WFP Executive Director Josette Sheeran condemned the killing of 44-year-old Somali national Ibrahim Hussein Duale, calling it a “shocking attack on one of our staff while he was doing his job.”

Mr. Duale was shot by three masked gunmen while he was monitoring school feeding in a WFP-supported school in Yubsan village, six kilometres from the Gedo region capital of Garbahare in southern Somalia. Witnesses say the gunmen approached him while he was seated, ordered him to stand up and then shot him.

Mr. Duale, who joined WFP in 2006, leaves behind a wife and five children. He is the third WFP staff member killed since August 2008 in Somalia, one of the most dangerous places in the world for humanitarian workers. Five WFP-contracted transport staff were killed in Somalia in 2008.

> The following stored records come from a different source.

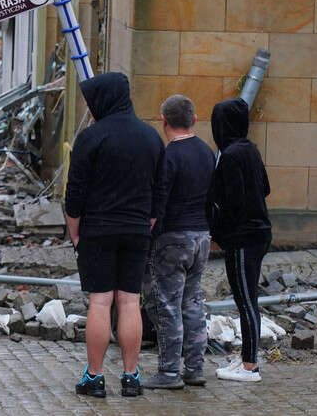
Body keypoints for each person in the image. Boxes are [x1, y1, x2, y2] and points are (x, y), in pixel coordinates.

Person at [64, 72, 163, 399]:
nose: (91, 109)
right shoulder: (151, 137)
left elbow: (74, 194)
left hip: (98, 231)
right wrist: (144, 225)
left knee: (101, 301)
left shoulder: (91, 138)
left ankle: (94, 377)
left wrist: (76, 234)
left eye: (93, 103)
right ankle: (131, 377)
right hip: (137, 231)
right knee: (130, 301)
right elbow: (159, 194)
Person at [141, 94, 215, 390]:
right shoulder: (208, 153)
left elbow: (158, 205)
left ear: (164, 122)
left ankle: (169, 372)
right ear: (194, 119)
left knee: (167, 306)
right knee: (193, 303)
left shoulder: (168, 156)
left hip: (173, 239)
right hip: (202, 237)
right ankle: (195, 368)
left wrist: (146, 235)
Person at [207, 97, 272, 383]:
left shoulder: (231, 156)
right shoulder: (250, 150)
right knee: (248, 299)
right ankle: (248, 358)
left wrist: (219, 233)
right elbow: (266, 189)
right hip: (258, 233)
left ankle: (250, 365)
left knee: (246, 301)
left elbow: (231, 203)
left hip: (243, 238)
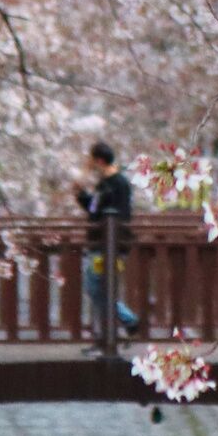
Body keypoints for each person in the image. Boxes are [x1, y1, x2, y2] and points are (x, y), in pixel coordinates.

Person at [76, 141, 138, 345]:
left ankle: (122, 324)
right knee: (100, 288)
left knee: (96, 287)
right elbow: (94, 207)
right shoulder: (113, 183)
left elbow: (97, 210)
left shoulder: (112, 184)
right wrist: (81, 195)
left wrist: (82, 194)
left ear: (99, 161)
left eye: (92, 161)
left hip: (106, 244)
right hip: (111, 244)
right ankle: (116, 328)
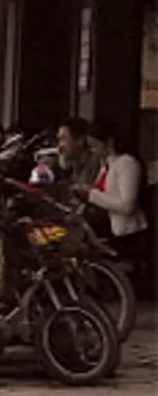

Somalia, which has not had a functioning national government since 1991, has been plagued by fighting and humanitarian suffering for decades. Continuing instability, coupled with drought, high food prices and the collapse of the local currency have only worsened the dire humanitarian situation in recent months.

The UN estimates that some 3.2 million people, or 40 per cent of the population, are in need of assistance.

“We call on all parties to allow us to do our job – providing food to feed the hungry at this critical time,” said Ms. Sheeran. “We are an impartial international organization and we need a minimum of security to serve the Somali people.”

Despite the precarious security situation, WFP has been feeding more than 1.5 million people every month in Somalia. Some 90 percent of the agency’s food aid for Somalia arrives by sea on ships currently escorted by European Union naval vessels to protect them from piracy.